In Haida Gwaii, they felt the Earth move
Oct 30 2012
Donna Brady was watching a movie in bed Saturday with her husband, Robert, sleeping beside her when the largest earthquake they ever felt started to shake their Sandspit home.
At first, she noticed her husband’s leg shaking and thought little of it. Then she saw the bed vibrating and heard what most people have described as sounding and feeling like a freight train.
The couple live near the water in the tiny community on Haida Gwaii’s Moresby Island, just kilometres away from where the 7.7-magnitude earthquake hit just after 8 p.m.
As in most communities on Haida Gwaii, residents and emergency responders did not wait for the provincial emergency management team to tell them what to do next.
Fearing the threat of an ensuing tsunami, everyone headed for higher ground as soon as their homes stopped moving.
“We felt the earthquakes lots of times before, but this time the house was actually moving,” Brady said Sunday.
In the nearby Village of Queen Charlotte, on Graham Island at Skidegate Inlet, Mayor Carol Kulesha grabbed her dog and took shelter under a kitchen table.
She has lived in the community of about 1,000 people for 42 years and she has felt a lot of tremors in that time, but nothing that shook the ground quite like this one.
The quake was the largest to hit Canadian shores since an 8.1-magnitude quake struck in the same area in 1949, but experts said the impact was minimized because the epicentre was far away from heavily populated areas and the quake did not create a tsunami.
Fearing the tsunami that never came, several communities in the region were evacuated, including Queen Charlotte, Sandspit, Bella Bella, Bella Coola and Kitimat First Nation.
Kulesha waited for the shaking to stop before leaving her house.
“I felt like I was on a freight train,” she said. “The noise was loud and the building was shaking as if it were going over railroad tracks.”
Firefighters drove the streets of Queen Charlotte Village, broadcasting their tsunami alert over loudspeakers mounted on their trucks.
The 250 residents of Sandspit also headed for the hills.
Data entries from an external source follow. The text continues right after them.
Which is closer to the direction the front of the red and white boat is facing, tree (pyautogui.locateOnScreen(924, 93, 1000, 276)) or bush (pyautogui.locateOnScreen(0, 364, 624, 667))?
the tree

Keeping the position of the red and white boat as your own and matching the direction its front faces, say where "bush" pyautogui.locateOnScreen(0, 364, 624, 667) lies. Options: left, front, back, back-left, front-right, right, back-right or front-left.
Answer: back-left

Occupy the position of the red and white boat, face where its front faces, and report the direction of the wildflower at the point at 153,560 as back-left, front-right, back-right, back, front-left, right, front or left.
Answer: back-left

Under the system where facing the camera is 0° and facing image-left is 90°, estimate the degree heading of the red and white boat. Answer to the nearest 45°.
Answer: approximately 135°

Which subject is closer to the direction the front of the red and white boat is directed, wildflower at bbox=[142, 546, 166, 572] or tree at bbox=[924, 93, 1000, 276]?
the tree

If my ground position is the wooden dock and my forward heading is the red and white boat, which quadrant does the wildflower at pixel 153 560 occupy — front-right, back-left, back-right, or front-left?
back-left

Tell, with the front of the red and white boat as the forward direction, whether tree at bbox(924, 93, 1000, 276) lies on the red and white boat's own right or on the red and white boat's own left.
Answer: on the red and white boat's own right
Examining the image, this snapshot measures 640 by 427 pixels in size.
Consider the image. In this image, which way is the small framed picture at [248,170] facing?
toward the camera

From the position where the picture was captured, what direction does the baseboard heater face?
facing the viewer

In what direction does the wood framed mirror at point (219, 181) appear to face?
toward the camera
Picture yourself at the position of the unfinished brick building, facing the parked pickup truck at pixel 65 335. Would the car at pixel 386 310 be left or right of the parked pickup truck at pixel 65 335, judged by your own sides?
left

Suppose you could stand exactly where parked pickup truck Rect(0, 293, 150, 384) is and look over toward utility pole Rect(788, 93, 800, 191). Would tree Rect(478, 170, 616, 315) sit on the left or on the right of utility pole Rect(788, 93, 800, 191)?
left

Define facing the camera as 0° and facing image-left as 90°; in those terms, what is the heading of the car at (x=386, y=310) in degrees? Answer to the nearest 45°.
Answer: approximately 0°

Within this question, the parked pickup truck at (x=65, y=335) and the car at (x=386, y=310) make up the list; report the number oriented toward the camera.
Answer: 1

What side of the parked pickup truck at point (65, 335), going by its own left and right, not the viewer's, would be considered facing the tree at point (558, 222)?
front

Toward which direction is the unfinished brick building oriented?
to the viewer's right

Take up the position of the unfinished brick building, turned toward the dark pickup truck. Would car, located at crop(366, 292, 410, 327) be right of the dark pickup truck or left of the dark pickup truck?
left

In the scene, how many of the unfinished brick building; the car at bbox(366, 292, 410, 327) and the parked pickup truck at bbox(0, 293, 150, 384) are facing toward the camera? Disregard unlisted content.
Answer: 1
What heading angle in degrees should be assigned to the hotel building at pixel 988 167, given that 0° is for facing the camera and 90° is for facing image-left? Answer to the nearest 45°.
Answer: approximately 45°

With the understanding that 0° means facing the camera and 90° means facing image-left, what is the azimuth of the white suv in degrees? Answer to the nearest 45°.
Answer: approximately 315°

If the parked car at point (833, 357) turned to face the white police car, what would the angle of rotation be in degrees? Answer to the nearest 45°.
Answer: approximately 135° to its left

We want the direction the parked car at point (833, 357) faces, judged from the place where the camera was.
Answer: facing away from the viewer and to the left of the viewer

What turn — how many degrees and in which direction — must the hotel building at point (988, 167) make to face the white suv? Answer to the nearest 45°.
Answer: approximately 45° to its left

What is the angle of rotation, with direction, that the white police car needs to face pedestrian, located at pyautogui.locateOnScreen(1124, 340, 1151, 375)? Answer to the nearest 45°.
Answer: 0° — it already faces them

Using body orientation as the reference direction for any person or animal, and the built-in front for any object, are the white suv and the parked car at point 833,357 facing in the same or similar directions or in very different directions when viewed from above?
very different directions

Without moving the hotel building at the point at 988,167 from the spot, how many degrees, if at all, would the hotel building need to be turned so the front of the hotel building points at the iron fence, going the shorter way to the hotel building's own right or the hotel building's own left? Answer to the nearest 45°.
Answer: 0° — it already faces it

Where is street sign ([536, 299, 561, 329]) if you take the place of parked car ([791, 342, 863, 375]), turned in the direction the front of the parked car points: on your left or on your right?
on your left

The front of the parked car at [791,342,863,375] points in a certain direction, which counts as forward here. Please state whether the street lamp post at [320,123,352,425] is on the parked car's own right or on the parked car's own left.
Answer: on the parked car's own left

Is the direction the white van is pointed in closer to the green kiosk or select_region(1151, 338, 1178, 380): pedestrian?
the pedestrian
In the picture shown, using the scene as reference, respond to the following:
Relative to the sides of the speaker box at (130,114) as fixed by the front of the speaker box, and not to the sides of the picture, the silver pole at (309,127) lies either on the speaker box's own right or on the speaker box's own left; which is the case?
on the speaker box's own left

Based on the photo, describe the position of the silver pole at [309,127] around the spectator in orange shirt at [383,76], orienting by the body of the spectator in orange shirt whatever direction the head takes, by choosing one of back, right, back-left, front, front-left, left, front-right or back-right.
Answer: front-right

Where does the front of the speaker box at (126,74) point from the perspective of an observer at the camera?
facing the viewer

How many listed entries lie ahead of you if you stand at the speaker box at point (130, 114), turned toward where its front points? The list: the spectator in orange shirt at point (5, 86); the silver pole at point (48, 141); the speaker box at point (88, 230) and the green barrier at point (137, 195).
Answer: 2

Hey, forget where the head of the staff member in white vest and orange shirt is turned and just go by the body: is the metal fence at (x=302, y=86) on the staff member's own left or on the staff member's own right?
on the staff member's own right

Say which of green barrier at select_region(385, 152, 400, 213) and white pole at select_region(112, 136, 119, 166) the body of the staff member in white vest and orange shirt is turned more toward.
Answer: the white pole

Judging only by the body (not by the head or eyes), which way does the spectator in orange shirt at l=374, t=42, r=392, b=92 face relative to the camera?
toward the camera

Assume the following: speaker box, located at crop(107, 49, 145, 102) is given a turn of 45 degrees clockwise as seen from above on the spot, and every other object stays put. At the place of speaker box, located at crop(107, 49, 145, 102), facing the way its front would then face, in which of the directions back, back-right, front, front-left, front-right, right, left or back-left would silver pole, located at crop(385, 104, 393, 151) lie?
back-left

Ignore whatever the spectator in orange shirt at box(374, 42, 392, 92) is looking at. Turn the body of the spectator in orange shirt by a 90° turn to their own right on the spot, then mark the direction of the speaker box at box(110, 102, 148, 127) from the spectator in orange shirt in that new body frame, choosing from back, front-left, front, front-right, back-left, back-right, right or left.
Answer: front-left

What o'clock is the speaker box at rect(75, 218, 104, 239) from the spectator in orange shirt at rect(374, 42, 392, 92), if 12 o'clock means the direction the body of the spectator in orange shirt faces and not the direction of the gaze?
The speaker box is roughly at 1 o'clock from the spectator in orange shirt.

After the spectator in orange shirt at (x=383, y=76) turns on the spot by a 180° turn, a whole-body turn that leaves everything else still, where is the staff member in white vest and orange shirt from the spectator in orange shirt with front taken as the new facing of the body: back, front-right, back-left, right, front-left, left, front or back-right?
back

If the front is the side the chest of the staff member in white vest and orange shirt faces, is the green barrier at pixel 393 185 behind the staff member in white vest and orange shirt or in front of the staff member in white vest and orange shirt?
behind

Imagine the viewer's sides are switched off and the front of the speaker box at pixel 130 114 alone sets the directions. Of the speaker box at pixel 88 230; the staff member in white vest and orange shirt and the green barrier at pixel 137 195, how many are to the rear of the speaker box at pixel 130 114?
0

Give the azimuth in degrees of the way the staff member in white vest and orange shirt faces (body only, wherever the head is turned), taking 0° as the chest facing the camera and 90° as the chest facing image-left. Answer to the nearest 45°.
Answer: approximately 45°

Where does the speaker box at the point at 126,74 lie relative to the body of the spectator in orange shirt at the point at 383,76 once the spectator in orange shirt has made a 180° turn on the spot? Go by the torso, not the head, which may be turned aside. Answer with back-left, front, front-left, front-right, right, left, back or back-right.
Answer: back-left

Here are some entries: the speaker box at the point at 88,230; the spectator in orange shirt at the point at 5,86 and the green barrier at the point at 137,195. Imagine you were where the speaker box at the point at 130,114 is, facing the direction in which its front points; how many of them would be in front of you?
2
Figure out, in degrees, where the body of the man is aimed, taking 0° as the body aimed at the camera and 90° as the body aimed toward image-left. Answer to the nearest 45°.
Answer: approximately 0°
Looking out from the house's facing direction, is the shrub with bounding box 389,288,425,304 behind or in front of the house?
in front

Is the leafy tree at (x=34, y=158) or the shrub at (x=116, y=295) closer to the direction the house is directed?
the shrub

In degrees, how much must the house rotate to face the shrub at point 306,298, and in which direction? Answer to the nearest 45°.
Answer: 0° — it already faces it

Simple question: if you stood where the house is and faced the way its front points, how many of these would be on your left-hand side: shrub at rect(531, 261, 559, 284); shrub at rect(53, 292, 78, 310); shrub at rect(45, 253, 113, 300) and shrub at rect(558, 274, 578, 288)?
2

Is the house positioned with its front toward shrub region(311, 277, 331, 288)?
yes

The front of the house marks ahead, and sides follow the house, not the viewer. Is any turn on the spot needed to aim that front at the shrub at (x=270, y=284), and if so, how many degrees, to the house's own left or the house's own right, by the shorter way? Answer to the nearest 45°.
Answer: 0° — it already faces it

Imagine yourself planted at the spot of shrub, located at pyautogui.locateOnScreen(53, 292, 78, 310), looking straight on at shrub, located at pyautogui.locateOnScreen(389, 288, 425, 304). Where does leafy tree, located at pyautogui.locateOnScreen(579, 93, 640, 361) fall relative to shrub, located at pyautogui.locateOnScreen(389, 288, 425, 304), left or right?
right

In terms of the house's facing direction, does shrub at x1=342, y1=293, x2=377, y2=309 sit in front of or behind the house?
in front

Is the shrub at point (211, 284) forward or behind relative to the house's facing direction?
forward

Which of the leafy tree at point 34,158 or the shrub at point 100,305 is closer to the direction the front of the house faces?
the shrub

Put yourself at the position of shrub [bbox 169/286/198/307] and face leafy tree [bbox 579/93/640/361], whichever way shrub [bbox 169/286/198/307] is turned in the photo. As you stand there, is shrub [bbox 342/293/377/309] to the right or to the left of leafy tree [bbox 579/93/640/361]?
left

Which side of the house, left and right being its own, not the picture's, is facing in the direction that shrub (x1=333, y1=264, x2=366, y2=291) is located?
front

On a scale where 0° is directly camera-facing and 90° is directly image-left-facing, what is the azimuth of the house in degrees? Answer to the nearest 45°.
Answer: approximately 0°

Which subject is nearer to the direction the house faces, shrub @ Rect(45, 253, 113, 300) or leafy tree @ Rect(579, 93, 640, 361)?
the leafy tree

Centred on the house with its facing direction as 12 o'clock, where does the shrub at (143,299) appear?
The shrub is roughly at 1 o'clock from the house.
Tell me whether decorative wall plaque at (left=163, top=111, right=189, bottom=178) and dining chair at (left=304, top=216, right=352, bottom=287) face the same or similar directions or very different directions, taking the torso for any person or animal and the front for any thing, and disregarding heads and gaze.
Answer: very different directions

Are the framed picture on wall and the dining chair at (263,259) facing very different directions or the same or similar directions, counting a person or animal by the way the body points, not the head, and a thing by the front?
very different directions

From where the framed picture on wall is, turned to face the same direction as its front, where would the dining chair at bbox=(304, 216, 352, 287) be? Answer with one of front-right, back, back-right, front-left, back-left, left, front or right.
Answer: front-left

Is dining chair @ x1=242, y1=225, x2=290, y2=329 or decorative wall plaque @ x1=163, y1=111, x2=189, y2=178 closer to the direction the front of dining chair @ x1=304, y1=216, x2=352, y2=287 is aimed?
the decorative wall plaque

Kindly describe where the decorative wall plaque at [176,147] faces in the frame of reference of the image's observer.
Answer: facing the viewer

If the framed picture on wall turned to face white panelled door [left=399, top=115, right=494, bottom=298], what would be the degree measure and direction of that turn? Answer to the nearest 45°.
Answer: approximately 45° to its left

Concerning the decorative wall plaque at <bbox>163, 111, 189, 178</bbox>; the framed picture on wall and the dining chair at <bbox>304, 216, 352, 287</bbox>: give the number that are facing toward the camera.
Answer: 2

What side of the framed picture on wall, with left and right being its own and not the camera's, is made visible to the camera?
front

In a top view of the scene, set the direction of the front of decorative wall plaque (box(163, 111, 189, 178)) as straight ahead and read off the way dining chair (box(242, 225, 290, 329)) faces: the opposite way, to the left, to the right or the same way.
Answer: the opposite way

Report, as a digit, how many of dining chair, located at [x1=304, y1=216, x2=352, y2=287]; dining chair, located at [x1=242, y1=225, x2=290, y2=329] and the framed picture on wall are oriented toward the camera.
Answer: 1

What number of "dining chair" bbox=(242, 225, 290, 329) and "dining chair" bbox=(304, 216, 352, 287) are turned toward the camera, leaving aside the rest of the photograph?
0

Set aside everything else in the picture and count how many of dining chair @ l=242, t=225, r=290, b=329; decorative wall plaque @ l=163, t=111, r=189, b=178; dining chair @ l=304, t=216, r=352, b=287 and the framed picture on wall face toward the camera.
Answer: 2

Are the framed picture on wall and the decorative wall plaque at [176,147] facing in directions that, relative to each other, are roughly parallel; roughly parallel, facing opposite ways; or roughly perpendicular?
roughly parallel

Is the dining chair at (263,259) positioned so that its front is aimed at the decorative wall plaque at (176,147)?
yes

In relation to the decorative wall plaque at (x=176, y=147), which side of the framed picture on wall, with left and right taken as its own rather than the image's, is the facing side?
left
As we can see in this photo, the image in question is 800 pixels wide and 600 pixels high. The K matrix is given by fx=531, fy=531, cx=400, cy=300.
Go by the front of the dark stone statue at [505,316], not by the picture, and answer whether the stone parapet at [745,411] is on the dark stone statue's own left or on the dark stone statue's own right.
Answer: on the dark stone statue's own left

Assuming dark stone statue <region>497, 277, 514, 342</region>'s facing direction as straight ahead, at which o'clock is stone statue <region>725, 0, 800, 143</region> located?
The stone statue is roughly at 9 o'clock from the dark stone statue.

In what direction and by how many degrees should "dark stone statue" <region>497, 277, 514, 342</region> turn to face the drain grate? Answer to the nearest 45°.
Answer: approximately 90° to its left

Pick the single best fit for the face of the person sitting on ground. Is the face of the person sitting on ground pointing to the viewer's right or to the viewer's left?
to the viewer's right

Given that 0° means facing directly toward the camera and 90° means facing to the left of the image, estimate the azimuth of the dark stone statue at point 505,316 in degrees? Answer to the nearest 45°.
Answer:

Vehicles slowly rolled up Alliford Bay Road to a designated evacuation site.
Fire Chief Bob Ells of the Sandspit volunteer department had to find a new evacuation site with a few other members because the fire trucks couldn’t make it across Hands Creek Bridge, which was damaged during a flash flood earlier this month.
He and his crews drove up behind the Sandspit Marina to the community’s water reservoir.
“Everything went really well,” he said.
“I had confidence from all our planning that everyone in the community was high enough to stay safe,” Ells said.
In Old Massett on Haida Gwaii, no one hung around waiting for a tsunami warning from the provincial government.
“We would have been swimming before anyone told us what to do,” Chief Coun. Ken Rea said.
About 2,000 people from the communities of Old Massett, Masset and Tow Hill started headed for the evacuation hill — 12 kilometres out of Old Masset — as soon as the earthquake hit, Rea said.
Volunteer firefighters, using school buses for transport, immediately started combing Old Massett streets and helping those who do not have vehicles, Rea said.
“There was only one stubborn old man who wouldn’t leave,” he said.
Haida Gwaii communities have experience with earthquakes, but this was different and procedures are now being reviewed to see what could be done more efficiently.
Masset Mayor Andrew Merilees stood at the top of the hill, looking back at his community while making note of the lack of cellular- phone reception.
“I think that’s something we’ll take a look at,” he said. “Some communities here don’t have cell reception at all.”
Rea said in the future, his community might block off northbound traffic during an emergency, allowing two lanes of vehicles to drive out of town.
The communities will seek federal and provincial help to build basic facilities on top of the escape hill. Storage for tents, fresh water, communications equipment and garbage containers is needed, Rea said.
“It’s my fourth time up that hill,” Rea said. “But the unnerving thing this time was the size of the earthquake. There were a lot of scared people up that hill.”